*** DATA FOR THIS EXERCISE
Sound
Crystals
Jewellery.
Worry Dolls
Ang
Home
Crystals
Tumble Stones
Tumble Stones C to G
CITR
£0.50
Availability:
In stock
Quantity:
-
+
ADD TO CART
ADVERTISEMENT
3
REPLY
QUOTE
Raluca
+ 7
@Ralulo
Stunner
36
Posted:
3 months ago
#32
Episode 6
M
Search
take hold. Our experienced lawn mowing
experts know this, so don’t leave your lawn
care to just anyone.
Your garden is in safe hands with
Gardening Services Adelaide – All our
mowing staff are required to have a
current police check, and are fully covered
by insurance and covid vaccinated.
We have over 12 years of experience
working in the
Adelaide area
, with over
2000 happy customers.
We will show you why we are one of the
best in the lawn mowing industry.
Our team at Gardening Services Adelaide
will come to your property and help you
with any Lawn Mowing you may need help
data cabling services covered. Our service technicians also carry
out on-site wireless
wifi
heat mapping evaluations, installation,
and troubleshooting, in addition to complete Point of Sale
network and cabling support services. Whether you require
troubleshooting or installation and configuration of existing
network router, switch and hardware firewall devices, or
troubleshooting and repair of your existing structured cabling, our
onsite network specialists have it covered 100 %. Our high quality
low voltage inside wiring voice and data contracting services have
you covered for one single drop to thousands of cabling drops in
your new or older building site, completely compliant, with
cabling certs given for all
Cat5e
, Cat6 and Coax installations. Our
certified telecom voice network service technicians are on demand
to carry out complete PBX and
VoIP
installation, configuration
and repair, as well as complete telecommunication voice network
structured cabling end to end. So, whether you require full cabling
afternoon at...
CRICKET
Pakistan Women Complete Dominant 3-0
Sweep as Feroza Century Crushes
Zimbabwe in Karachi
******
Extract the text of every row line by line. Keep each line unchanged and in its original order.

- WRITTEN SOLUTION:
Sound
Crystals
Jewellery.
Worry Dolls
Ang
Home
Crystals
Tumble Stones
Tumble Stones C to G
CITR
£0.50
Availability:
In stock
Quantity:
-
+
ADD TO CART
ADVERTISEMENT
3
REPLY
QUOTE
Raluca
+ 7
@Ralulo
Stunner
36
Posted:
3 months ago
#32
Episode 6
M
Search
take hold. Our experienced lawn mowing
experts know this, so don’t leave your lawn
care to just anyone.
Your garden is in safe hands with
Gardening Services Adelaide – All our
mowing staff are required to have a
current police check, and are fully covered
by insurance and covid vaccinated.
We have over 12 years of experience
working in the
Adelaide area
, with over
2000 happy customers.
We will show you why we are one of the
best in the lawn mowing industry.
Our team at Gardening Services Adelaide
will come to your property and help you
with any Lawn Mowing you may need help
data cabling services covered. Our service technicians also carry
out on-site wireless
wifi
heat mapping evaluations, installation,
and troubleshooting, in addition to complete Point of Sale
network and cabling support services. Whether you require
troubleshooting or installation and configuration of existing
network router, switch and hardware firewall devices, or
troubleshooting and repair of your existing structured cabling, our
onsite network specialists have it covered 100 %. Our high quality
low voltage inside wiring voice and data contracting services have
you covered for one single drop to thousands of cabling drops in
your new or older building site, completely compliant, with
cabling certs given for all
Cat5e
, Cat6 and Coax installations. Our
certified telecom voice network service technicians are on demand
to carry out complete PBX and
VoIP
installation, configuration
and repair, as well as complete telecommunication voice network
structured cabling end to end. So, whether you require full cabling
afternoon at...
CRICKET
Pakistan Women Complete Dominant 3-0
Sweep as Feroza Century Crushes
Zimbabwe in Karachi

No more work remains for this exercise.